Segundo a Secretaria Estadual de Saúde, a vítima estava internada no Hospital Regional de Araguaína e foi encaminhada para o Hospital Metropolitano de Urgência e Emergência de Belém na sexta-feira (28), pois é a única unidade hospitalar da região norte, com Centro de Tratamento de Queimados.
A esposa de Hélio, Maria Lucilene, está como acompanhante em Belém. Segundo a sobrinha dela, Rosivania de Sousa, a tia de 62 anos tem problemas de coluna e não tem recebido acomodações adequadas.
“Ela já tem 62 anos, é idosa, tem problema de coluna, e não tem uma cama lá para ela dormir. E ela estava chorando agora, porque sabe nem quando que vai sair de lá. E eles disseram que ele [Hélio] tem que ter acompanhante. É, mas é complicado, né? Ela não tem nenhum parente em Belém, ela só tem eu e meus irmãos aqui em Colinas”, contou.
O g1 solicitou informações ao Hospital Metropolitano de Urgência e Emergência de Belém e aguarda retorno.

Vídeo mostra momento em que suspeito ateia fogo em homem
Hélio estava dormindo no banco da praça quando teve o corpo incendiado no dia 25 de junho deste ano.
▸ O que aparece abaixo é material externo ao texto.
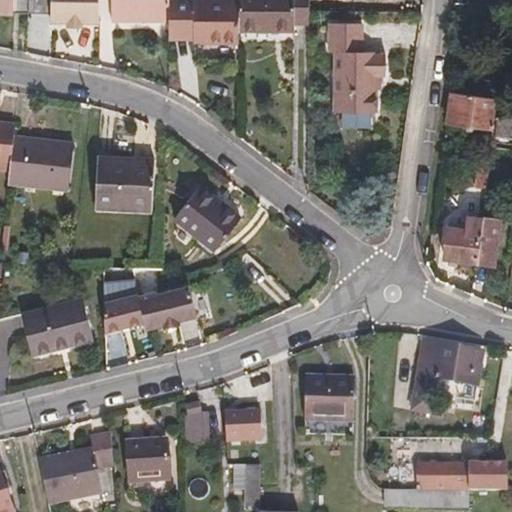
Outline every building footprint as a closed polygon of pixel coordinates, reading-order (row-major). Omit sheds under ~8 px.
[(0,0),(0,12),(28,14),(28,0),(0,0)] [(51,14),(50,0),(28,0),(28,14),(51,14)] [(98,0),(50,0),(51,14),(50,22),(98,24),(98,0)] [(168,23),(168,0),(111,0),(112,23),(168,23)] [(239,32),(238,0),(169,0),(169,41),(194,41),(194,44),(239,45),(239,32)] [(310,11),(309,0),(238,0),(239,32),(295,33),(295,26),(310,26),(310,11)] [(494,12),(464,8),(462,24),(492,28),(494,12)] [(364,24),(329,23),(328,53),(333,53),(333,111),(342,111),(371,112),(378,112),(379,77),(386,77),(386,52),(364,53),(364,24)] [(494,128),(495,118),(497,100),(453,94),(448,124),(494,128)] [(371,112),(342,111),(341,128),(370,129),(371,112)] [(494,137),(511,138),(511,120),(495,118),(494,128),(494,137)] [(0,170),(11,171),(15,136),(16,124),(0,121),(0,170)] [(15,136),(11,171),(10,185),(69,190),(74,143),(15,136)] [(511,138),(494,137),(492,149),(511,151),(511,138)] [(97,208),(153,211),(155,160),(99,157),(97,208)] [(490,165),(479,163),(476,188),(488,190),(490,165)] [(201,186),(176,219),(216,250),(241,218),(201,186)] [(450,230),(446,259),(494,265),(499,222),(469,218),(466,232),(450,230)] [(137,294),(104,302),(105,332),(144,322),(146,329),(164,325),(165,328),(181,324),(180,320),(197,317),(190,286),(157,294),(156,291),(138,296),(137,294)] [(83,297),(22,314),(34,356),(94,340),(83,297)] [(425,341),(418,390),(435,393),(438,379),(483,386),(488,356),(478,355),(479,350),(425,341)] [(307,377),(306,434),(355,435),(357,378),(307,377)] [(191,414),(192,418),(206,414),(203,401),(189,405),(191,414)] [(259,413),(226,415),(228,445),(261,443),(259,413)] [(191,414),(188,414),(188,415),(188,443),(209,443),(208,414),(206,414),(192,418),(191,414)] [(114,466),(112,434),(92,438),(94,449),(40,460),(49,504),(103,492),(98,469),(114,466)] [(171,479),(169,439),(129,443),(131,483),(171,479)] [(419,490),(471,490),(471,462),(419,461),(419,490)] [(507,462),(471,462),(471,490),(507,490),(507,462)] [(261,465),(246,465),(246,507),(261,508),(261,465)] [(0,470),(0,511),(8,511),(15,510),(1,470),(0,470)] [(470,507),(471,490),(419,490),(385,489),(386,508),(470,507)]
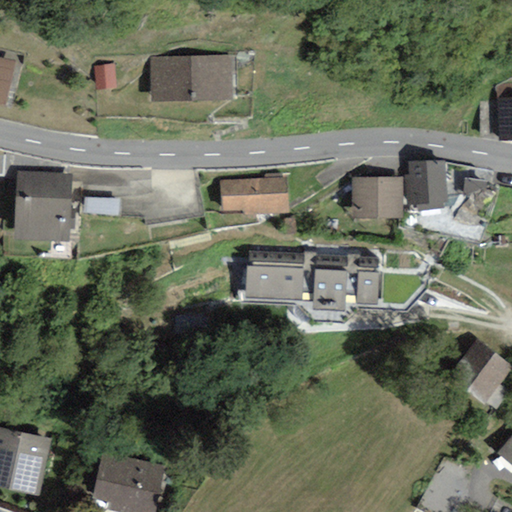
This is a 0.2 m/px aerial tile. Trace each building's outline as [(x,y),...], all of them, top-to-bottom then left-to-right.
[(0,58),(0,103),(5,105),(16,63),(0,58)] [(231,58),(151,60),(152,102),(232,100),(231,58)] [(511,99),(497,100),(498,142),(511,141),(511,99)] [(444,161),(407,162),(407,202),(417,202),(442,201),(445,201),(444,161)] [(19,172),(14,238),(67,242),(72,175),(19,172)] [(402,177),(353,178),(353,219),(403,218),(402,177)] [(287,178),(219,181),(220,210),(242,209),(242,216),(288,214),(287,178)] [(444,209),(442,201),(417,202),(417,212),(444,209)] [(247,260),(246,298),(303,300),(304,262),(247,260)] [(345,262),(314,262),(313,310),(344,311),(345,262)] [(379,267),(356,266),(356,305),(378,305),(379,267)] [(483,404),(511,368),(476,339),(459,359),(477,374),(465,389),(483,404)] [(0,427),(0,485),(40,494),(52,439),(0,427)] [(511,437),(498,453),(511,464),(511,437)] [(154,511),(165,468),(103,453),(92,499),(111,503),(109,510),(118,511),(154,511)]
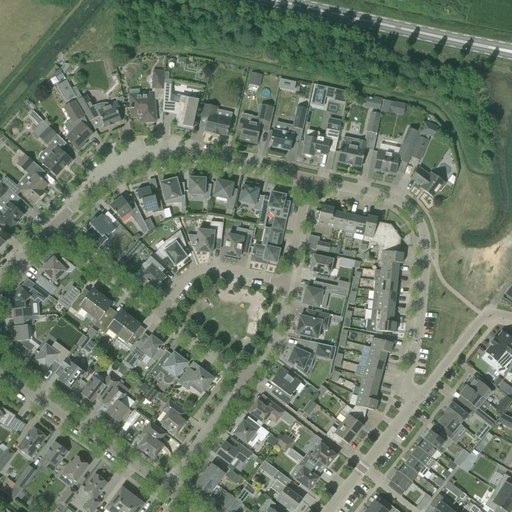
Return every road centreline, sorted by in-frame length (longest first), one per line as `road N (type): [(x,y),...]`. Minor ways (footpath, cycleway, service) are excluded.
road 1 (residential): [(416,401),(407,391),(425,250),(419,221),(392,197),(310,179)]
road 2 (residential): [(57,224),(99,182),(186,155),(310,179)]
road 3 (primary): [(511,51),(271,0)]
road 4 (residential): [(164,488),(0,377)]
road 5 (residential): [(159,312),(182,280),(210,268),(285,282)]
road 6 (unclassified): [(327,511),(416,401)]
road 7 (residential): [(164,488),(246,378)]
road 8 (unclassified): [(416,401),(482,316),(511,316)]
road 9 (residential): [(159,312),(86,257),(57,224)]
road 10 (track): [(0,93),(80,0)]
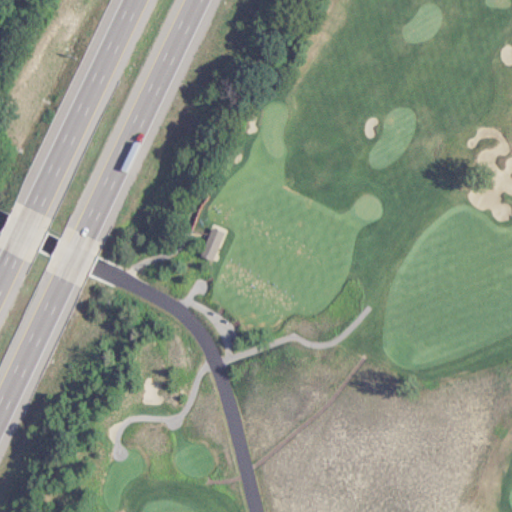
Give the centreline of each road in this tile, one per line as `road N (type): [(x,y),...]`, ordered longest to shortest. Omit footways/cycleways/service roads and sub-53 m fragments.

Foram identificadas queimaduras de 1º, 2º e 3º graus. Conforme o Corpo de Bombeiros, o crime aconteceu por volta das 7h, no centro da cidade.
Ele chegou a dizer que é epilético, assim como confirmou Maria Lucilene, e não lembrava o que havia acontecido. Também relatou que sentia muito frio e dores pelo corpo.
O caso é investigado pela 42ª Delegacia de Polícia de Colinas. Na tarde do dia 25, um adolescente de 12 anos foi apreendido após ter sido identificado por câmeras de monitoramento. O jovem foi entregue aos cuidados da Vara da Infância e da Juventude de Colinas, e deverá ser internado em uma das unidades socioeducativas para menores infratores do estado. Ele é investigado pelo ato infracional análogo ao crime de tentativa de homicídio qualificado.
O Conselho Tutelar informou que o adolescente é acompanhado pelas equipes há mais de um ano e que já foram aplicadas várias medidas aos pais/responsáveis sobre a conduta do jovem. O Colegiado também relatou a situação do menor ao Ministério Público e que todas as medidas cabíveis ao caso e que são de atribuição ao órgão já foram tomadas.